London Wearable Technology Conference and Expo
London was this week host to the UK's first ever wearable technology conference - which only served to remind us how immature the wearable market is.

London was host to the UK's first ever wearable technology conference and expo this week. It boasted an impressive speaker list including wearable experts from Intel, Google, Samsung, Microsoft, Reebok and Cisco. It even attracted a number of Google Glass-wearing early adopters.

The problem is that for every Google Glass and Nike Fuelband on show, there were dozens of "wearables" which showed just how immature this market is.

A quick walk about the show floor and it is clear to see that wearable technology is still just a gimmick, with companies not really sure what people want but deciding to give it to them anyway.

Wearable technology is in its infancy. While we've had 'smart' devices for a number of years now, the only category which could be described as successful is the fitness tracker, where simple devices like the Nike Fuelband, Jawbone Up and Fitbit Flex have proven successful in giving customers a product which they want.

It is clear that the technology needs to get much smaller - and much bigger - before wearable become pervasive, and that was never more evident that by looking at a sample of the companies which were displaying their wares at the London showcase:

Glo Faster

This UK company was founded by two personal trainers with the aim of "marrying smart technology to high quality clothing." While the aim sounds smart enough, the end product is a jacket that glows in the dark, with the colour it glows dependant on how fast you are going - it will even glow in time to whatever music you are listening to.

Glo Faster

A jacket costs around £99 but in order to make it smart you'll have to shell out another £50 for the 'gizmo' a rather weighty cylindrical unit which you plug into the jacket spit can connect with your phone.

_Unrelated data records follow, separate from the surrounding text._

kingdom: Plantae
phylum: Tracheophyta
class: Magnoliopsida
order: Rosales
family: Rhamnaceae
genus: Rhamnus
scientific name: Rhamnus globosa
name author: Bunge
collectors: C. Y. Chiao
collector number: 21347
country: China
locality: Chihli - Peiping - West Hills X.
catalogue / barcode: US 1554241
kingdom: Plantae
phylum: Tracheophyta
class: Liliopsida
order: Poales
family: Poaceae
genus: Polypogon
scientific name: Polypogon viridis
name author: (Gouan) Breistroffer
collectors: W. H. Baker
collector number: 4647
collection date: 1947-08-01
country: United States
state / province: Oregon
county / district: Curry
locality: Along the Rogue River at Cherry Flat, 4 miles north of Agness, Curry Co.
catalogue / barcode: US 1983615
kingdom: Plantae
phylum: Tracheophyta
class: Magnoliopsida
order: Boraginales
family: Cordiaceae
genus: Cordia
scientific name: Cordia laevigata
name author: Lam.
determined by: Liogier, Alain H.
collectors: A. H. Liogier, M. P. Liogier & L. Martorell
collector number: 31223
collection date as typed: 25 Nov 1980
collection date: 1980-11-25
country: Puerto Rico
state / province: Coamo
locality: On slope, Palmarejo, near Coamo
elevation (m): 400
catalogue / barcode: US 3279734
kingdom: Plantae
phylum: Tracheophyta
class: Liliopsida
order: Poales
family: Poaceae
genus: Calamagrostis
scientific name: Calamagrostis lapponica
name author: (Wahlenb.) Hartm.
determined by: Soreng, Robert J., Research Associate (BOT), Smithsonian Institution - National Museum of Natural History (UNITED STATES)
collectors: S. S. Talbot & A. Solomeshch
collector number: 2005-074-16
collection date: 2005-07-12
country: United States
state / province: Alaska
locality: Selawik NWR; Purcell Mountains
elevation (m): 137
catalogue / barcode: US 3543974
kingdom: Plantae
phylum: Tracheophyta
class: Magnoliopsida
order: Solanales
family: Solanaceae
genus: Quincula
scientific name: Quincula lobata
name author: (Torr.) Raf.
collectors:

The people at Glo Faster's stand at the London show didn't really seem to understand the technology behind the product, but it didn't matter anyway, as the whole concept seemed to be solving a problem that wasn't there in the first place.

Kiroco Touch Jewellery

Touted as the "the world's first interactive smartphone jewellery range" Kiroco Touch is the perfect example of why some people should simply not get into the wearable technology game.

It works like this:

  • You buy your loved one some Kiroco Touch jewellery (various necklaces and bracelets are available costing from £16.50 up to £125).
  • The jewellery contains an NFC chip which communicates with your smartphone (if your phone supports NFC of course).
  • You download a special app and register your jewellery when you get it.
  • Once all that is done, you can then send from your loved one a message which they can retrieve by touching their phone to the jewellery.

Alternatively, you could just send a message directly to their phone and save your money.


According to he PR bumpf which I picked up at vrAse's stand this week, this product is "the greatest evolution your smartphone has ever seen."

Even by PR hyperbole standards, this is a pretty big claim. The reality is that the produce is a sort of low-rent Oculus Rift which uses a special app on your smartphone you create a sense of immersion.

vrAse Headset

You load the content on your phone (film, game, augmented reality app) and slide your smartphone into the headset which uses lens to create a much bigger world.

While the case worked well enough - allowing me to see what a sofa would look like in the middle of the conference centre - it's applications I suspect are limited and when asked who might use such a headset, the vrAse representative said that real estate agents would be one of the main target customers.


Remember the wristbands which came out about 15 years ago which were rigid but could wrap around your wrist once you snapped them across your arm? No, well that's a pity because Vincent Douglas is hoping you do remember and may want to a smartwatch version.

The SnapWatch was an idea Vincent had 15 years ago and he's been waiting for flexible screen technology to catch up and he thinks that now is the time for such a product to be released.

Vincent holds the patent on the "fit, form and factor" of SnapWatch and is now looking to licence the technology to a company(s) to bring it to market.

The idea is a nice one, but once again in the wearable market, that is all it is, a concept, and while flexible screen technology may be catching up, it's not there yet.